* **Exercise brief**: If a line in the data has the string "picture", please show it.
--- Given records Enclosed Below ---
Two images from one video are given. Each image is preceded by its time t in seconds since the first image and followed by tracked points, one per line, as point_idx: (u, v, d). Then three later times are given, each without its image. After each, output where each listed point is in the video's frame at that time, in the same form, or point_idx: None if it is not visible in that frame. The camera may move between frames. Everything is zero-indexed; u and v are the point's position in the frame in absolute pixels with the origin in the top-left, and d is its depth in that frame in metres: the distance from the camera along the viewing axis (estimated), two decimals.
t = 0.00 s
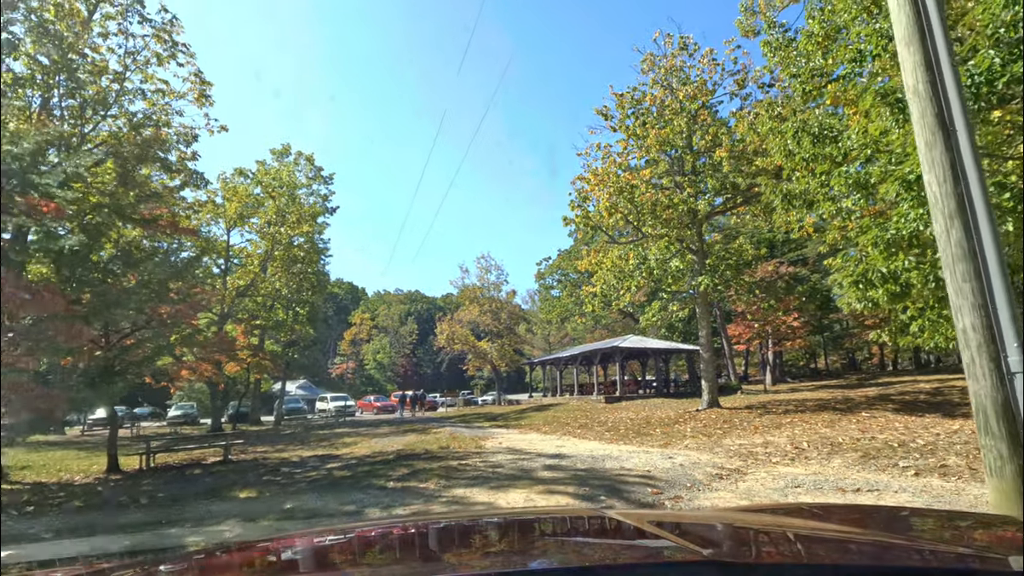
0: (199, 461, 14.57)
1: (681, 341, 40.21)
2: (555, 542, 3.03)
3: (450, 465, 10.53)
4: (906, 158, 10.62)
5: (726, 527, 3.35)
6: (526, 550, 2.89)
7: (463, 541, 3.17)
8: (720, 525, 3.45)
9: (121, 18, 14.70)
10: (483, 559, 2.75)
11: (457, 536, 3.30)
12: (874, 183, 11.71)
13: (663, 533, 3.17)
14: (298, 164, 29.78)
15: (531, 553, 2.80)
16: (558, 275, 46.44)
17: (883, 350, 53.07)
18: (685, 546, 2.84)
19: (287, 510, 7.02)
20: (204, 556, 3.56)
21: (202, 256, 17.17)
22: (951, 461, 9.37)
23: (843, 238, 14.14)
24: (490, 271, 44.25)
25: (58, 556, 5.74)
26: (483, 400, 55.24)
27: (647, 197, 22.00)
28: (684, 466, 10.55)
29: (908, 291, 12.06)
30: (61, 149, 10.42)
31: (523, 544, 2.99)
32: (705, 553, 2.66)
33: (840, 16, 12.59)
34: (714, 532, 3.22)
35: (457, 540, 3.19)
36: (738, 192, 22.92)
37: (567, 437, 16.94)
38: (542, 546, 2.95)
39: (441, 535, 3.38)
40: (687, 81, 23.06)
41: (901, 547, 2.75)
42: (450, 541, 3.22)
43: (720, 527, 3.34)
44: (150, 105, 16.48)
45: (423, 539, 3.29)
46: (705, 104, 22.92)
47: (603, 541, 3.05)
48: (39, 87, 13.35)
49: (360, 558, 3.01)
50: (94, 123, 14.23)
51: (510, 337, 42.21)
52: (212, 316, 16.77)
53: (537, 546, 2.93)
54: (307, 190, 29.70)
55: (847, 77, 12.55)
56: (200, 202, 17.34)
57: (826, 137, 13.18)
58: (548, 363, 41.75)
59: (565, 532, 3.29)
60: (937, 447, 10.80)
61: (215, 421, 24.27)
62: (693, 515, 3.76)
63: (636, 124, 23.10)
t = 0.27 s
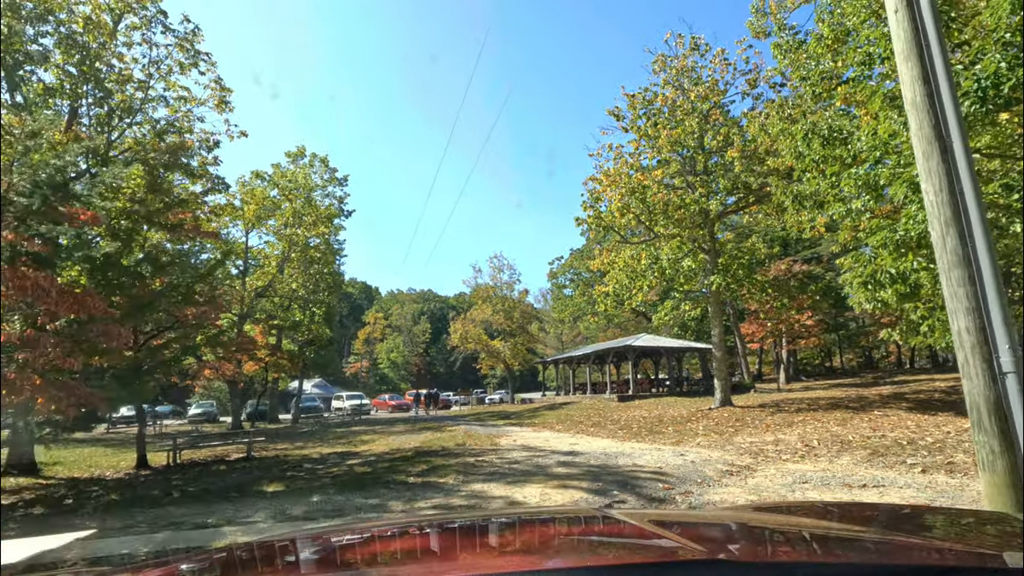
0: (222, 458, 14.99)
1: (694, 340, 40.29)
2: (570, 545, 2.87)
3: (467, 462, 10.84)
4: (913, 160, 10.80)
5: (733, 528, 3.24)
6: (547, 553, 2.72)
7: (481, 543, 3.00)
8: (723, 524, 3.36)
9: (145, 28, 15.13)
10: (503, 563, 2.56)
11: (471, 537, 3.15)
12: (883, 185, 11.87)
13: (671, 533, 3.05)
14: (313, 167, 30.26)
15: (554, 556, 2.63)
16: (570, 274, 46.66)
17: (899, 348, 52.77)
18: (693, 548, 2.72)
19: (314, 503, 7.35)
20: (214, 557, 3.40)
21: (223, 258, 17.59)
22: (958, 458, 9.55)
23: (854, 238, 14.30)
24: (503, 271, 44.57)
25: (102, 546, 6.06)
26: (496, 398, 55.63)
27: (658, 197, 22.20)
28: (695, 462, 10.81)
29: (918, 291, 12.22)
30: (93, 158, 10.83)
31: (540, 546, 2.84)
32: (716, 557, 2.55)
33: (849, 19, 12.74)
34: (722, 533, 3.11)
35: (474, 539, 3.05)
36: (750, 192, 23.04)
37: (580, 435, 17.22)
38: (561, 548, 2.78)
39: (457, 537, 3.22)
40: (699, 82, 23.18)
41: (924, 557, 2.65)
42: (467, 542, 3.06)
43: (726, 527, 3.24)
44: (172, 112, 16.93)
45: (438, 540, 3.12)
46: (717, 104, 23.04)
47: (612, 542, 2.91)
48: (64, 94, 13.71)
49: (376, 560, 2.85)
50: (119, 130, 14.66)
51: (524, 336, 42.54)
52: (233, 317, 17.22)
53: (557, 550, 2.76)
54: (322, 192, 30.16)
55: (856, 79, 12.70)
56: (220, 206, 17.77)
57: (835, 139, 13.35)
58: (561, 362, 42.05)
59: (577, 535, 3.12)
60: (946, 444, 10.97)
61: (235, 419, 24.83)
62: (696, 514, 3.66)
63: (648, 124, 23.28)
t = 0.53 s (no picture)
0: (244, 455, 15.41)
1: (706, 338, 40.36)
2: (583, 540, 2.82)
3: (484, 458, 11.16)
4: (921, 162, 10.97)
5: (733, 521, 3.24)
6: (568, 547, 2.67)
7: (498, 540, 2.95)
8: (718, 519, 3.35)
9: (167, 38, 15.56)
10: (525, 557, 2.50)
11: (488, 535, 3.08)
12: (892, 185, 12.04)
13: (674, 527, 3.05)
14: (328, 169, 30.73)
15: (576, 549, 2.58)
16: (583, 273, 46.88)
17: (915, 346, 52.42)
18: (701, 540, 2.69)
19: (340, 495, 7.69)
20: (239, 551, 3.45)
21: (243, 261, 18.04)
22: (966, 454, 9.74)
23: (864, 238, 14.44)
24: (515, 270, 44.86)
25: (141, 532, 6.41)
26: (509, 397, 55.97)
27: (670, 197, 22.39)
28: (706, 459, 11.06)
29: (926, 290, 12.38)
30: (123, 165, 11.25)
31: (557, 542, 2.77)
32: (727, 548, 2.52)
33: (857, 21, 12.90)
34: (725, 526, 3.10)
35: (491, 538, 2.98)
36: (762, 191, 23.16)
37: (593, 433, 17.49)
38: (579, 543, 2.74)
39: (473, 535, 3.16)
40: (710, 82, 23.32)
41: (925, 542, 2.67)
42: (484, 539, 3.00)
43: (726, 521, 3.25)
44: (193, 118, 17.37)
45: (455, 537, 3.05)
46: (728, 103, 23.19)
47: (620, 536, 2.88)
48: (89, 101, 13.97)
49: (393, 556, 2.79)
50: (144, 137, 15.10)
51: (536, 335, 42.86)
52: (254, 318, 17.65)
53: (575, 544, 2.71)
54: (336, 194, 30.59)
55: (865, 81, 12.86)
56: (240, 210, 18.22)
57: (844, 140, 13.51)
58: (573, 360, 42.30)
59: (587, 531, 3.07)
60: (955, 441, 11.14)
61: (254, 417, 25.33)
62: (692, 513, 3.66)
63: (659, 125, 23.45)
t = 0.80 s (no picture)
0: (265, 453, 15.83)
1: (718, 337, 40.41)
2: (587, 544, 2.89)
3: (498, 455, 11.47)
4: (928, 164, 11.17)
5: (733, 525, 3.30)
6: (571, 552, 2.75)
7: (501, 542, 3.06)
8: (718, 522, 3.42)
9: (187, 47, 15.95)
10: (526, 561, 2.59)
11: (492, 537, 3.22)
12: (899, 186, 12.22)
13: (677, 531, 3.10)
14: (341, 171, 31.14)
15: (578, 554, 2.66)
16: (594, 272, 47.04)
17: (930, 344, 52.07)
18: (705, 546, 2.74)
19: (363, 489, 8.05)
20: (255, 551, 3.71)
21: (261, 263, 18.46)
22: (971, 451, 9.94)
23: (873, 237, 14.57)
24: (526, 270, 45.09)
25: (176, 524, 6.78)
26: (520, 396, 56.27)
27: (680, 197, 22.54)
28: (716, 456, 11.32)
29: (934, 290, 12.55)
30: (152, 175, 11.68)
31: (567, 544, 2.94)
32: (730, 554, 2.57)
33: (865, 24, 13.05)
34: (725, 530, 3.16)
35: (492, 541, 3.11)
36: (773, 190, 23.26)
37: (605, 432, 17.73)
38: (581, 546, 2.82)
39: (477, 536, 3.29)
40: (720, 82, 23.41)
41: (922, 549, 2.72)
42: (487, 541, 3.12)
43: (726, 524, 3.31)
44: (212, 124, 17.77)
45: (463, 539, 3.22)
46: (738, 103, 23.31)
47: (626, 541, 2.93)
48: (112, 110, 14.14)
49: (407, 558, 2.97)
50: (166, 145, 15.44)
51: (548, 334, 43.13)
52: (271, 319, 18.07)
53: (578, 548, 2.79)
54: (349, 195, 30.99)
55: (873, 83, 13.00)
56: (258, 213, 18.60)
57: (852, 141, 13.68)
58: (585, 359, 42.50)
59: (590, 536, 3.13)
60: (962, 439, 11.32)
61: (271, 416, 25.83)
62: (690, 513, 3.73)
63: (669, 125, 23.58)
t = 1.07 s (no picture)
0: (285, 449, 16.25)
1: (731, 336, 40.42)
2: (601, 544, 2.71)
3: (513, 452, 11.77)
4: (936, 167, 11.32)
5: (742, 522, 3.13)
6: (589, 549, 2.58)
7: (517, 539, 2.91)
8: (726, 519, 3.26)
9: (209, 55, 16.38)
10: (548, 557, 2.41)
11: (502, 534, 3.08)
12: (908, 188, 12.38)
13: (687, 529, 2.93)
14: (355, 173, 31.59)
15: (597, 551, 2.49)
16: (606, 271, 47.23)
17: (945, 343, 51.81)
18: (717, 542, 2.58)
19: (383, 484, 8.35)
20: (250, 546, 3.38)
21: (280, 264, 18.88)
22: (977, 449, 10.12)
23: (882, 238, 14.74)
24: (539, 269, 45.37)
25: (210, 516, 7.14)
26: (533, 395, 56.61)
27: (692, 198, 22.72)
28: (726, 453, 11.55)
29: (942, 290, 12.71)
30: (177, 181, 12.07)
31: (579, 545, 2.70)
32: (741, 548, 2.41)
33: (875, 28, 13.20)
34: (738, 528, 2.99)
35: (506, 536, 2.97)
36: (785, 190, 23.37)
37: (617, 429, 17.98)
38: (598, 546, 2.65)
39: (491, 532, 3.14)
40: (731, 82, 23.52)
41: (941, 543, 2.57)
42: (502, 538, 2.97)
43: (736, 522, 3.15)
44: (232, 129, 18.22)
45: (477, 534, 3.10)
46: (750, 103, 23.39)
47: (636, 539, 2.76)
48: (135, 116, 14.48)
49: (418, 553, 2.74)
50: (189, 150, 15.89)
51: (560, 334, 43.39)
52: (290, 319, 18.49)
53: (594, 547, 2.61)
54: (364, 197, 31.42)
55: (882, 87, 13.15)
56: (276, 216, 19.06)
57: (862, 144, 13.83)
58: (597, 358, 42.73)
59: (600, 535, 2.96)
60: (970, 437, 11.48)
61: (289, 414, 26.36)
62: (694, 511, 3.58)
63: (680, 126, 23.73)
--- End of Enclosed Given records ---
* **Answer to the exercise**:
t = 0.53 s (no picture)
t = 0.80 s (no picture)
t = 1.07 s (no picture)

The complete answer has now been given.